Dozens of high school students huddled around a row of computer screens, their fingers flying across the keyboards as they typed in their birthdays, zip codes and preferred political parties on voter registration forms. Andrea Yagher, 16, stood among the crowd, smiling widely as she gazed out at faces both familiar and unknown.
Yagher was in the middle of hosting a drive in Los Angeles for her group, Our First Vote (OFV), which registers and pre-registers students to vote and educates them on current political issues. Pre-registering allows future voters younger than 18 to file registration paperwork before they’re even eligible to cast a ballot.
Watching yet another one of her peers scrawl their signature onto the nearly full sign-up sheet, Yagher could finally see her efforts to mobilize her generation to vote turning into a reality. “The [voter] drive made me feel like our generation has so much power,” she told Ms. “It’s our right to vote as citizens, so it’s our right and responsibility to exercise that privilege as much as we possibly can.”
Although she is still two years away from casting a ballot herself, Yagher launched OFV during the 2016 presidential election after hearing from peers that the acerbity of the political campaigns discouraged them from voting. “I just felt helpless during the election season,” she explained. “I knew I didn’t have any control over voting itself, because I am a kid and I can’t vote, but it was really annoying to see that there was all this awful stuff happening and that so many people who could vote were not voting.”

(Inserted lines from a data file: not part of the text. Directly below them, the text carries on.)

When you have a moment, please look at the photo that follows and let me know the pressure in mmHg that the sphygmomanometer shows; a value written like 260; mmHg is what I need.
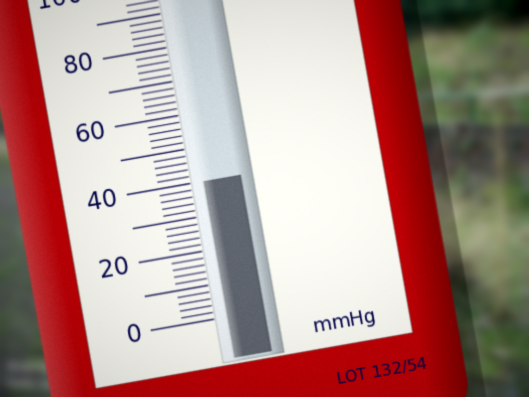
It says 40; mmHg
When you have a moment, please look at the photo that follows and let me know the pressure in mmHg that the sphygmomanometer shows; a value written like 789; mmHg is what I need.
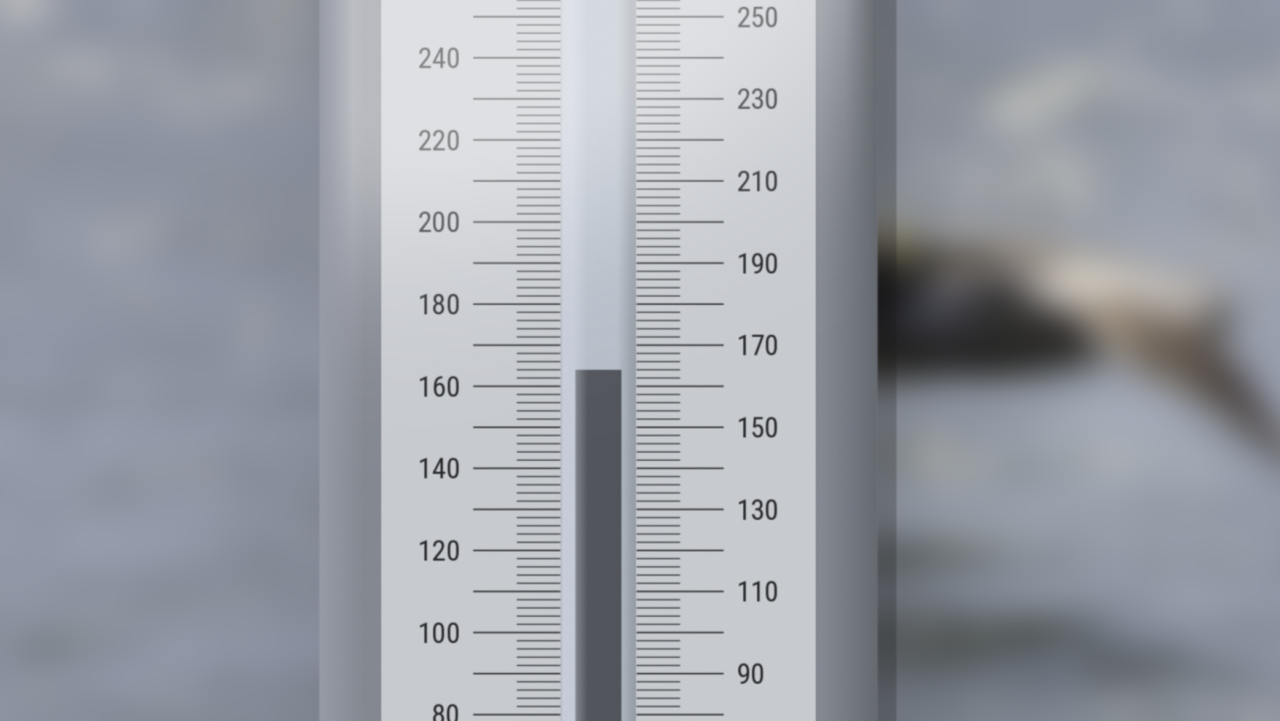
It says 164; mmHg
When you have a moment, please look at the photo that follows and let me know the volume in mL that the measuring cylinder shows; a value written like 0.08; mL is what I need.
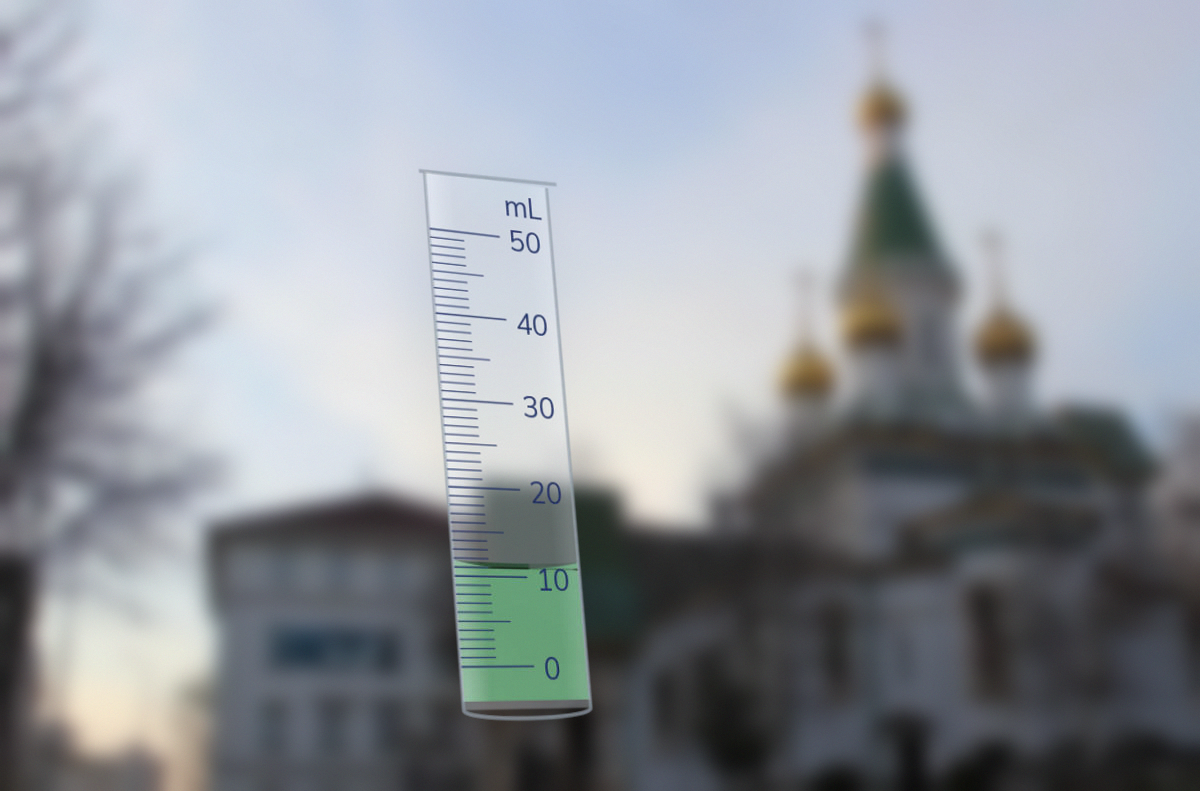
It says 11; mL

In the months since, Yagher has registered and pre-registered over 500 students in the Los Angeles area and educated many more through the OFV Fact-Hub, which focuses on providing students with information from non-partisan sources about current issues surrounding equal rights, the environment and education. Before the midterms, Yagher will continue to spread her message of youth activism in the polls at the four drives planned for this fall in the Los Angeles area—but in the months and years to come, she hopes to expand Our First Vote’s registration drives to high schools all across the nation.
Our First Vote has come of age amidst growing efforts to encourage members of Generation Z to vote, with national campaigns like 22×20 working on a more widespread scale to bring educated and motivated teenagers to the polls. While low voter turnout in younger generations is far from a new issue, the shift towards mobilization is both a recent and welcome change.

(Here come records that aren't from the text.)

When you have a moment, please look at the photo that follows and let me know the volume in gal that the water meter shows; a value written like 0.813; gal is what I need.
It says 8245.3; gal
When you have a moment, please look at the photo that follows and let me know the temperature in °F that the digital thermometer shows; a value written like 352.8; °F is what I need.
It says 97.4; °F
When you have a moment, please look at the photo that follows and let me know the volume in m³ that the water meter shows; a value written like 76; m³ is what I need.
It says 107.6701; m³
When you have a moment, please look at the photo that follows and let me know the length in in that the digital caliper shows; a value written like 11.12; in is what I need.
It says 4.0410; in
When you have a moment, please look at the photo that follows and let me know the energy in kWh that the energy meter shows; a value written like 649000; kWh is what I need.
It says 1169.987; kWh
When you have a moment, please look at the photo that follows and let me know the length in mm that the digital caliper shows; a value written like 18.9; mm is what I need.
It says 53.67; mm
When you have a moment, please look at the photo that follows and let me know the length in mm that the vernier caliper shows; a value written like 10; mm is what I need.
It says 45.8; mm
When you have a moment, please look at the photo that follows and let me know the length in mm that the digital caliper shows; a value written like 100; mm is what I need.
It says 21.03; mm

“People have started to realize that we needed to shift our paradigm in thinking about young people,” said Abby Kiesa, the director of impact at the Tufts University-based Center for Information and Research on Civic Learning and Engagement which sponsors 22×20, “from assuming that they know what people who have been voting for 30 years know to making sure that we are asking all young people to cast ballots and participate in democracy.”
Peer-to-peer organizations like Our First Vote, in particular, helped break these generational blocks by allowing kids to empower each other. “We are all working as a team to inspire each other,” Yagher said. “Sometimes it’s just not as motivating for kids to listen to a bunch of adults.”
Sofia Heller, 17, who pre-registered to vote at one of Yagher’s drives, said that registering to vote besides dozens of other young women helped her to feel more empowered as a feminist. “When I pre-registered to vote, I felt like I was one step closer to being a voice in changing legislation,” Heller said. “Whether it’s about feminist issues like abortion or equal pay, or other human rights issues, I cannot wait for the day when I get to vote to protect and defend those rights—and pre-registering brought me so much closer to that point.”